Gene Naming

Gene Naming

Human genes

Most human protein-coding genes have an associated HGNC symbol from the HUGO Gene Nomenclature Committee. ncRNA genes are given names from miRBase and RFAM. 'Clone-based' identifiers apply to transcripts that cannot be associated with an HGNC symbol.

The list of gene name categories for human is as follows:

  • HGNC automatic
  • HGNC curated
  • Ensembl stable ID

On occasion, the Hugo Gene Nomenclature Committee (HGNC) review the approved gene names for a number of genes. This review process aims to assign gene names that describe gene function more accurately. Please see the HGNC site for more details as to which genes are more at risk of a likely change.
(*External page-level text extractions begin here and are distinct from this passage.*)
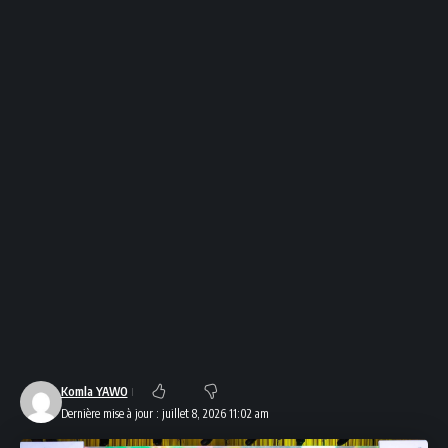
Komla YAWO
Dernière mise à jour : juillet 8, 2026 11:02 am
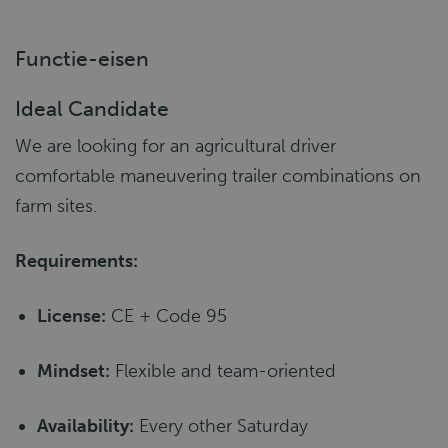
Functie-eisen
Ideal Candidate
We are looking for an agricultural driver
comfortable maneuvering trailer combinations on
farm sites.
Requirements:
License:
CE + Code 95
Mindset:
Flexible and team-oriented
Availability:
Every other Saturday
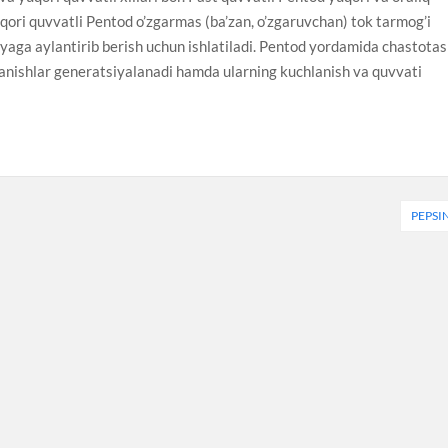
Yuqori quvvatli Pentod o’zgarmas (ba’zan, o’zgaruvchan) tok tarmog’i
iyaga aylantirib berish uchun ishlatiladi. Pentod yordamida chastotas
ranishlar generatsiyalanadi hamda ularning kuchlanish va quvvati
PEPSI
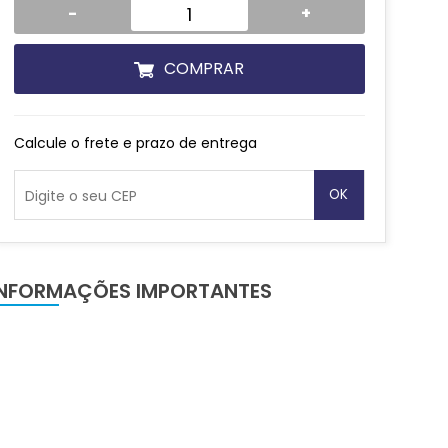
-
+
COMPRAR
Calcule o frete e prazo de entrega
OK
INFORMAÇÕES IMPORTANTES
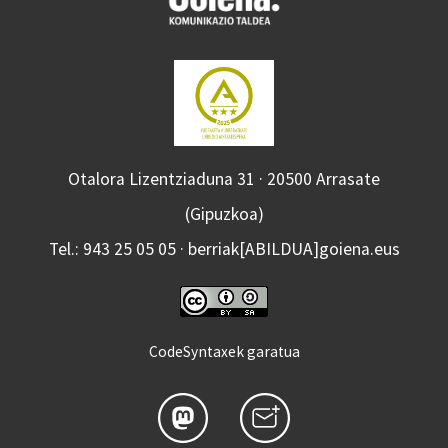
Otalora Lizentziaduna 31 · 20500 Arrasate
(Gipuzkoa)
Tel.: 943 25 05 05 · berriak[ABILDUA]goiena.eus
CodeSyntaxek garatua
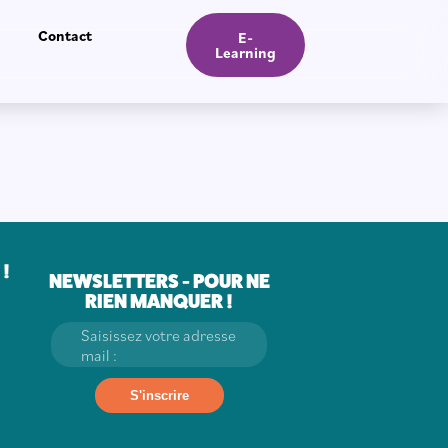
Contact
E-
Learning
!
NEWSLETTERS - POUR NE
RIEN MANQUER !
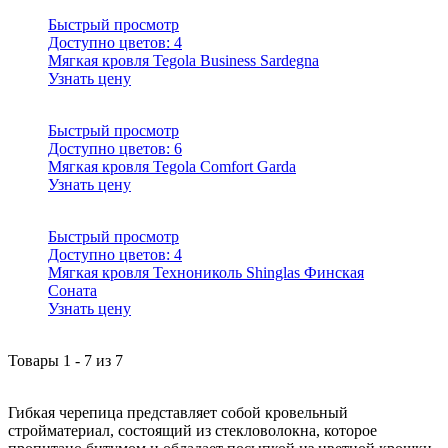
Быстрый просмотр
Доступно цветов:
4
Мягкая кровля Tegola Business Sardegna
Узнать цену
Быстрый просмотр
Доступно цветов:
6
Мягкая кровля Tegola Comfort Garda
Узнать цену
Быстрый просмотр
Доступно цветов:
4
Мягкая кровля Технониколь Shinglas Финская
Соната
Узнать цену
Товары
1
-
7
из
7
Гибкая черепица представляет собой кровельный
стройматериал, состоящий из стекловолокна, которое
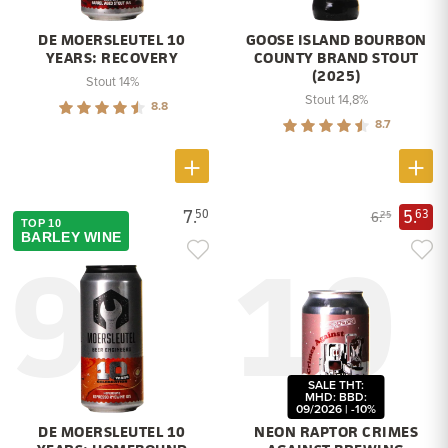
DE MOERSLEUTEL 10
GOOSE ISLAND BOURBON
YEARS: RECOVERY
COUNTY BRAND STOUT
(2025)
Stout 14%
Stout 14,8%
8.8
8.7
7.
5.
50
63
6.
25
TOP 10
9
10
BARLEY WINE
SALE THT:
MHD: BBD:
09/2026 | -10%
DE MOERSLEUTEL 10
NEON RAPTOR CRIMES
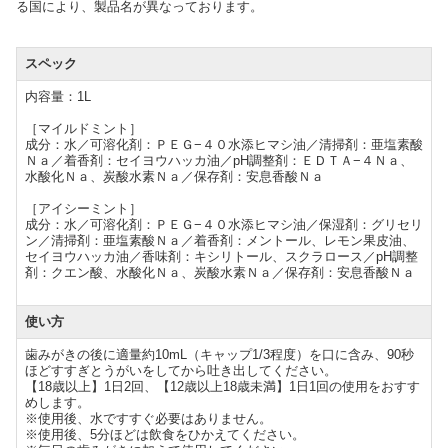
る国により、製品名が異なっております。
スペック
内容量：1L
［マイルドミント］
成分：水／可溶化剤：ＰＥＧ−４０水添ヒマシ油／清掃剤：亜塩素酸
Ｎａ／着香剤：セイヨウハッカ油／pH調整剤：ＥＤＴＡ−４Ｎａ、
水酸化Ｎａ、炭酸水素Ｎａ／保存剤：安息香酸Ｎａ
［アイシーミント］
成分：水／可溶化剤：ＰＥＧ−４０水添ヒマシ油／保湿剤：グリセリ
ン／清掃剤：亜塩素酸Ｎａ／着香剤：メントール、レモン果皮油、
セイヨウハッカ油／香味剤：キシリトール、スクラロース／pH調整
剤：クエン酸、水酸化Ｎａ、炭酸水素Ｎａ／保存剤：安息香酸Ｎａ
使い方
歯みがきの後に適量約10mL（キャップ1/3程度）を口に含み、90秒
ほどすすぎとうがいをしてから吐き出してください。
【18歳以上】1日2回、【12歳以上18歳未満】1日1回の使用をおすす
めします。
※使用後、水ですすぐ必要はありません。
※使用後、5分ほどは飲食をひかえてください。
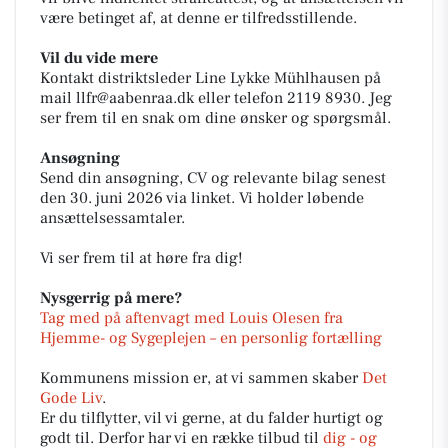
være betinget af, at denne er tilfredsstillende.
Vil du vide mere
Kontakt distriktsleder Line Lykke Mühlhausen på
mail llfr@aabenraa.dk eller telefon 2119 8930. Jeg
ser frem til en snak om dine ønsker og spørgsmål.
Ansøgning
Send din ansøgning, CV og relevante bilag senest
den 30. juni 2026 via linket. Vi holder løbende
ansættelsessamtaler.
Vi ser frem til at høre fra dig!
Nysgerrig på mere?
Tag med på aftenvagt med Louis Olesen fra
Hjemme- og Sygeplejen – en personlig fortælling
Kommunens mission er, at vi sammen skaber
Det
Gode Liv
.
Er du tilflytter, vil vi gerne, at du falder hurtigt og
godt til. Derfor har vi en række tilbud til
dig - og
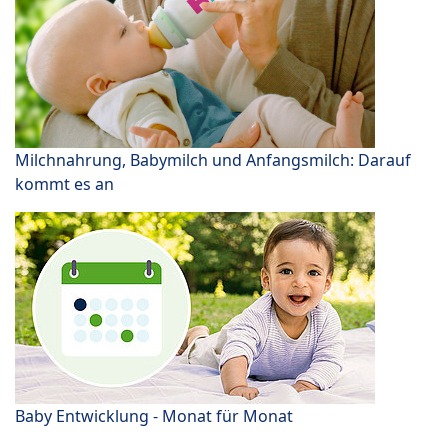
Milchnahrung, Babymilch und Anfangsmilch: Darauf
kommt es an
Baby Entwicklung - Monat für Monat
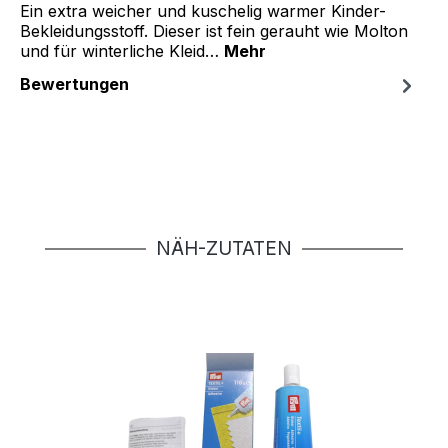
Ein extra weicher und kuschelig warmer Kinder-
Bekleidungsstoff. Dieser ist fein gerauht wie Molton
und für winterliche Kleid…
Mehr
Bewertungen
Produktgalerie überspringen
NÄH-ZUTATEN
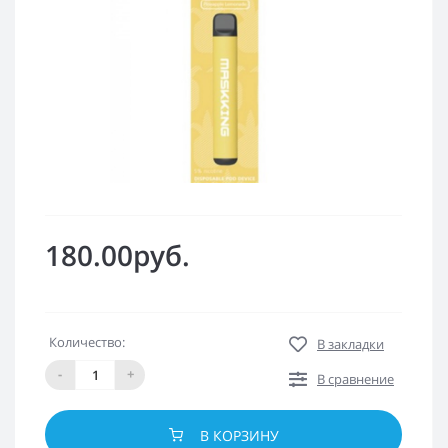
180.00руб.
Количество:
В закладки
-
+
В сравнение
В КОРЗИНУ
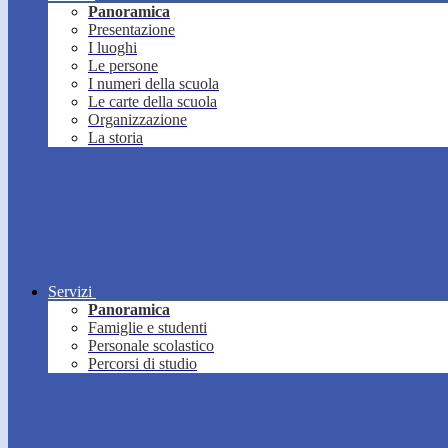
Panoramica
Presentazione
I luoghi
Le persone
I numeri della scuola
Le carte della scuola
Organizzazione
La storia
Servizi
Panoramica
Famiglie e studenti
Personale scolastico
Percorsi di studio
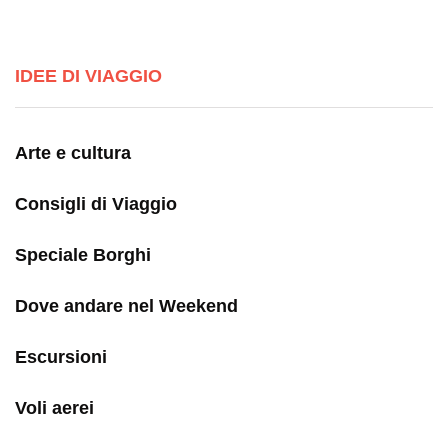
IDEE DI VIAGGIO
Arte e cultura
Consigli di Viaggio
Speciale Borghi
Dove andare nel Weekend
Escursioni
Voli aerei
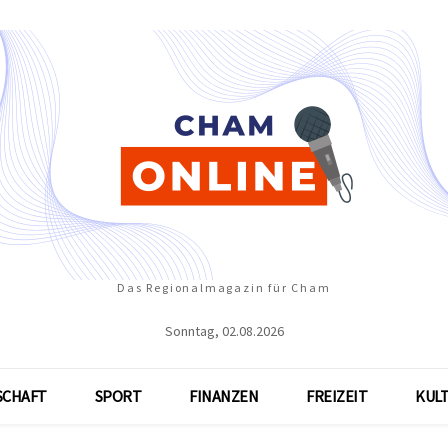
Das Regionalmagazin für Cham
Sonntag, 02.08.2026
SCHAFT
SPORT
FINANZEN
FREIZEIT
KUL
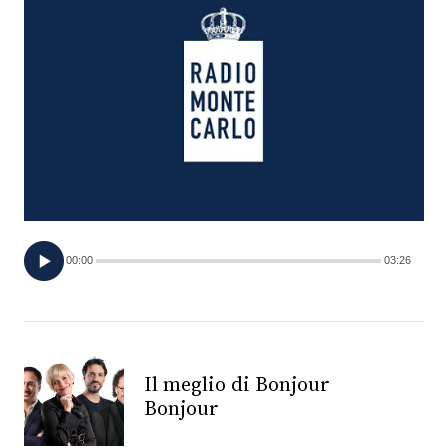
FOTO
CONCORSI
EVENTI
VIDEO
00:00
03:26
TV
PRINCIPATO
DI
MONACO
Il meglio di Bonjour
Bonjour
RMC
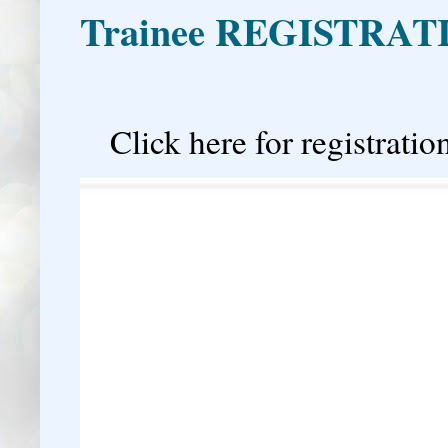
Trainee REGISTRAT

Click here for registration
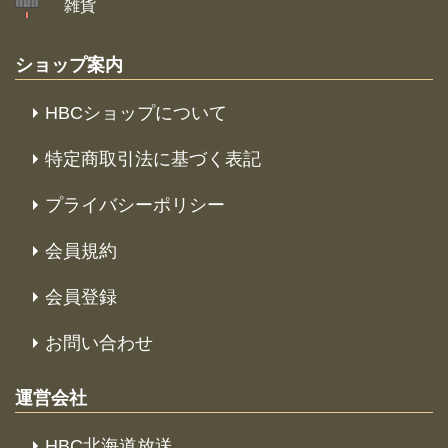
雑貨
ショップ案内
HBCショップについて
特定商取引法に基づく表記
プライバシーポリシー
会員規約
会員登録
お問い合わせ
運営会社
HBC北海道放送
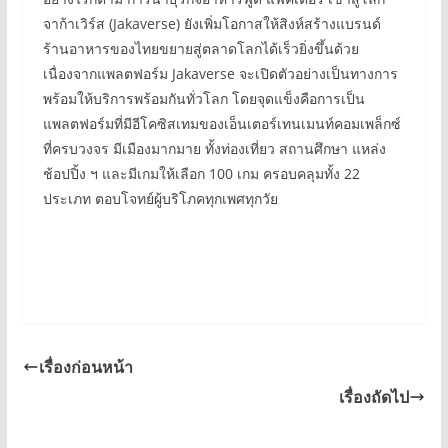
จาก้าเวิร์ส (Jakaverse) ยังเพิ่มโอกาสให้สิงห์สร้างแบรนด์
ร้านอาหารของไทยขยายสู่ตลาดโลกได้เร็วยิ่งขึ้นด้วย
เนื่องจากแพลตฟอร์ม Jakaverse จะเปิดตัวอย่างเป็นทางการ
พร้อมให้บริการพร้อมกันทั่วโลก โดยจุดแข็งคือการเป็น
แพลตฟอร์มที่มีอีโคซิสเทมของเอ็นเตอร์เทนเมนท์คอมเพล็กซ์
ที่ครบวงจร มีเมืองมากมาย ทั้งท่องเที่ยว สถานศึกษา แหล่ง
ช้อปปิ้ง ฯ และมีเกมให้เลือก 100 เกม ครอบคลุมทั้ง 22
ประเภท ตอบโจทย์ผู้บริโภคทุกเพศทุกวัย
เรื่องก่อนหน้า
เรื่องถัดไป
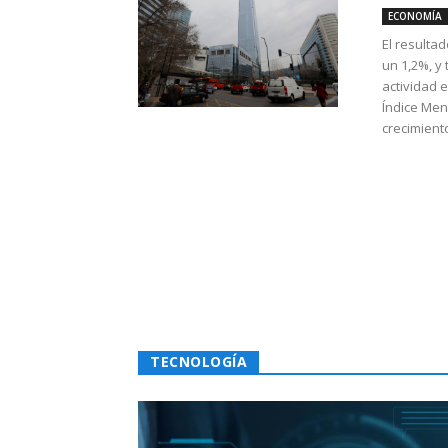
ECONOMÍA
El resulta
un 1,2%, y
actividad 
Índice Men
crecimiento
TECNOLOGÍA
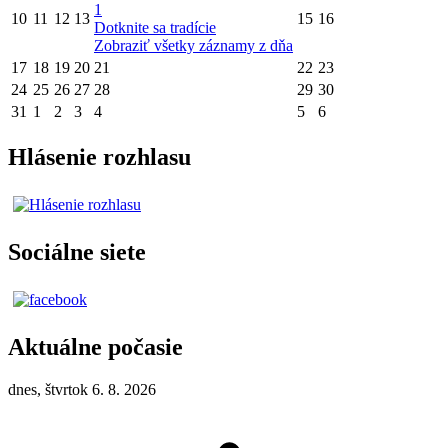
1
10
11
12
13
15
16
Dotknite sa tradície
Zobraziť všetky záznamy z dňa
17
18
19
20
21
22
23
24
25
26
27
28
29
30
31
1
2
3
4
5
6
Hlásenie rozhlasu
Sociálne siete
Aktuálne počasie
dnes, štvrtok 6. 8. 2026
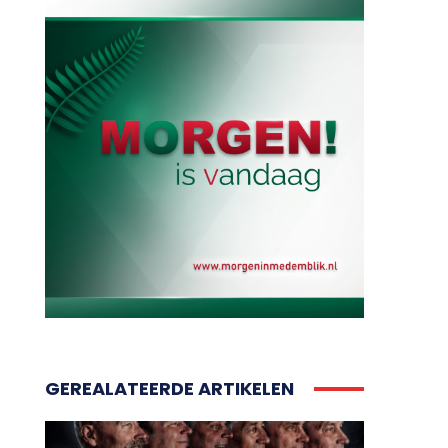
GEREALATEERDE ARTIKELEN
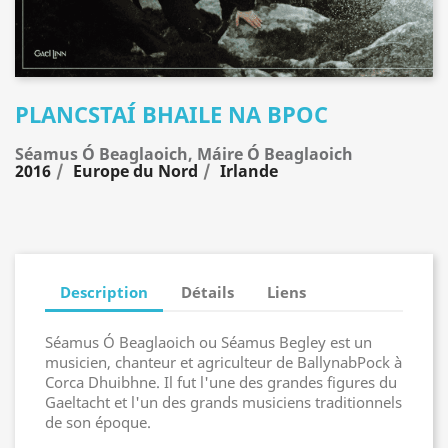
PLANCSTAÍ BHAILE NA BPOC
Séamus Ó Beaglaoich, Máire Ó Beaglaoich
2016
Europe du Nord
Irlande
Description
Détails
Liens
Séamus Ó Beaglaoich ou Séamus Begley est un
musicien, chanteur et agriculteur de BallynabPock à
Corca Dhuibhne. Il fut l'une des grandes figures du
Gaeltacht et l'un des grands musiciens traditionnels
de son époque.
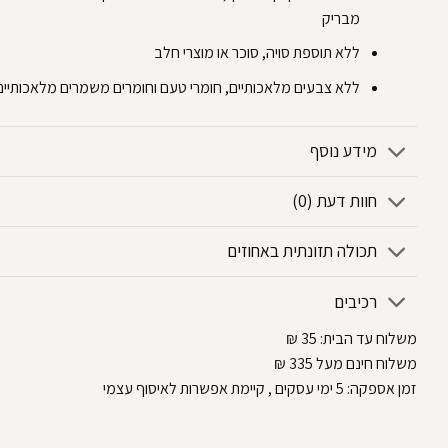
מבריק
ללא תוספת סויה, סוכר או מוצרי חלב
ללא צבעים מלאכותיים, חומרי טעם וחומרים משמרים מלאכותיים
מידע נוסף
חוות דעת (0)
תכולה תזונתית באחוזים
רכיבים
משלוח עד הבית:
35
₪
משלוח חינם מעל 335
₪
זמן אספקה:
5
ימי עסקים
, קיימת אפשרות לאיסוף עצמי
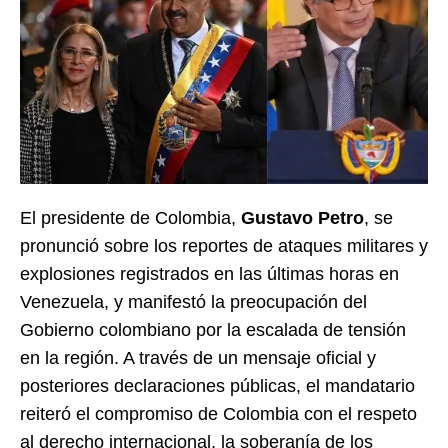
El presidente de Colombia,
Gustavo Petro
, se
pronunció sobre los reportes de ataques militares y
explosiones registrados en las últimas horas en
Venezuela, y manifestó la preocupación del
Gobierno colombiano por la escalada de tensión
en la región. A través de un mensaje oficial y
posteriores declaraciones públicas, el mandatario
reiteró el compromiso de Colombia con el respeto
al derecho internacional, la soberanía de los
Please note that previous symbols will be maintained as ‘synonyms’, however we recommend using the HGNC ID to ensure stability in your pipelines and analyses.

Other species

Mouse genes are named from MGI, rat genes are named from RGD and zebrafish genes are named from ZFIN. Other species have gene names imported from Uniprot and NCBIGene, or if this is not available, from the human, mouse, rat or zebrafish orthologue.

Transcript numbering

Each transcript is named using the gene name, followed by a number. This does not take the place of the Ensembl gene ID, ENSG..., which is stable from release to release, and does not change.